Now hackers can automate phishing attacks while bypassing two-factor authentication (2FA) without detection using the new tools Muraena and NecroBrowser . This means that organizations need to upgrade their anti-phishing protection and training to defend themselves against this threat.
The Muraena and NecroBrowser toolkit was developed by researchers Michele Orru and Guiseppe Trotta to show that current techniques to combat phishing attacks such as Subresource Integrity (SRI), Content Security Policy (CSP), and 2FA are not invincible and their compromise can be automated.
The proxy-based attack strategy that Muraena and NecroBrowser deploy has been known for a while but it once needed deep technical knowledge and the configuration of many independent tools to achieve.
It also required a hacker to manually abuse stolen cookie sessions before they expired. Muraena and NecroBrowser can defeat the 2FA protections and automate most of the phishing process, allowing phishing attacks to be easily implemented by more hackers.

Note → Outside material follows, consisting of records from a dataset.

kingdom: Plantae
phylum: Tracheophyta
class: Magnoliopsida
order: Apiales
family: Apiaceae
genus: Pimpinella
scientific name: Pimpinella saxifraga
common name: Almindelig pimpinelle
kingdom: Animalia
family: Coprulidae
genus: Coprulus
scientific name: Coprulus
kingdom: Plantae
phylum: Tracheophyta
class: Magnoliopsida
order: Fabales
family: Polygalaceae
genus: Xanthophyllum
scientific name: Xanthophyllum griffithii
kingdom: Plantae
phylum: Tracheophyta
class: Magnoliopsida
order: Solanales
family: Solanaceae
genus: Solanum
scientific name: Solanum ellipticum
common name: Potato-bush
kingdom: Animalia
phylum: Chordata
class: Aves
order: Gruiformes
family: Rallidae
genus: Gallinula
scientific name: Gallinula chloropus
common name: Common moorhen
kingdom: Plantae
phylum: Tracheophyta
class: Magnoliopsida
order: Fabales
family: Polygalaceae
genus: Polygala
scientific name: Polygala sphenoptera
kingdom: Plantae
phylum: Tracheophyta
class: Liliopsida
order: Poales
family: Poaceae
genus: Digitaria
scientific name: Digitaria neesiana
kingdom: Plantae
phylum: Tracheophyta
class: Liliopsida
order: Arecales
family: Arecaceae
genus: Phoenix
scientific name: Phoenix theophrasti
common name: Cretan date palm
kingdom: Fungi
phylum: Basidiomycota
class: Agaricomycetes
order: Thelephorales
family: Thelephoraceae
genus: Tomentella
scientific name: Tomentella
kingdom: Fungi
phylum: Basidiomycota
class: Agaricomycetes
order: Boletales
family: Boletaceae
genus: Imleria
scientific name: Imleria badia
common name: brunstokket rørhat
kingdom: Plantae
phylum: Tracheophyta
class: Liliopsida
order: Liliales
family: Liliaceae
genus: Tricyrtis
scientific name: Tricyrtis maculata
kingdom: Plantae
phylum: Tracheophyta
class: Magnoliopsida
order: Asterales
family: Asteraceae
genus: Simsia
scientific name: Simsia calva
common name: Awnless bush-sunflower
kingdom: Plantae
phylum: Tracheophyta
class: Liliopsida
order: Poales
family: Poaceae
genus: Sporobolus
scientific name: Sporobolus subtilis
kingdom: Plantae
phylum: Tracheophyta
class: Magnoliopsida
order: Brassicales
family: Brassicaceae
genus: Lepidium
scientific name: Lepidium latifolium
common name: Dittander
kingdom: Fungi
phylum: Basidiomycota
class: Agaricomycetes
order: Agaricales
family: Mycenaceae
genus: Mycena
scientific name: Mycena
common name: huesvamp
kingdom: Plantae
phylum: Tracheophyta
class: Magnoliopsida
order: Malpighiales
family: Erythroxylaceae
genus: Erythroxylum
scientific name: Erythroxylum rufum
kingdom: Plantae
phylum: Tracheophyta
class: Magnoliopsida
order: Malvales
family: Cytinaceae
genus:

Traditional phishing attacks depend on fake login pages hosted on hacker-controlled web servers that are served from custom domains with similar names to targeted websites. These static attacks fail against two-factor authentication because they don’t interact with legitimate websites to generate one-time-use codes. Without these codes, attackers can’t log in with the phished credentials.
To bypass 2FA, phishing websites need to function as proxies that forward requests to legitimate websites to deliver back a response. This allows the hacker to obtain usernames, passwords, and session cookies to access accounts without the need to authenticate.
Some 2FA implementations that use USB hardware tokens with support for the Universal 2nd Factor (U2F) standard can defeat proxy-based phishing. These tokens establish a cryptographically verified connection through the browser to a legitimate website without traveling through the hacker’s reverse-proxy.
2FA solutions that are based on codes received over SMS or mobile authenticator apps are vulnerable to victims unknowingly inputting their information on the phishing websites. Some browser extensions can warn users if they try to enter their credentials on a website that isn’t legitimate.
Paubox Email Suite Plus offers a strong defense system that blocks techniques such as display name spoofing while providing up-to-date protection with advanced threat detection.
Training employees to make sure they’re authenticating on the correct website with the right domain name is still an effective preventative measure for defeating phishing attacks. For example, teaching employees to recognize that most phishing sites are HTTPS-enabled because certificates can be acquired for free, so the indication of TSL/SSL and a valid certificate are no longer enough to judge a website as legitimate.
Preparedness and vigilance are essential security requirements with such powerful techniques now easily available to a greater amount of hackers. These automated phishing attacks can rapidly shut down or damage an organization that’s not aware of the latest threats.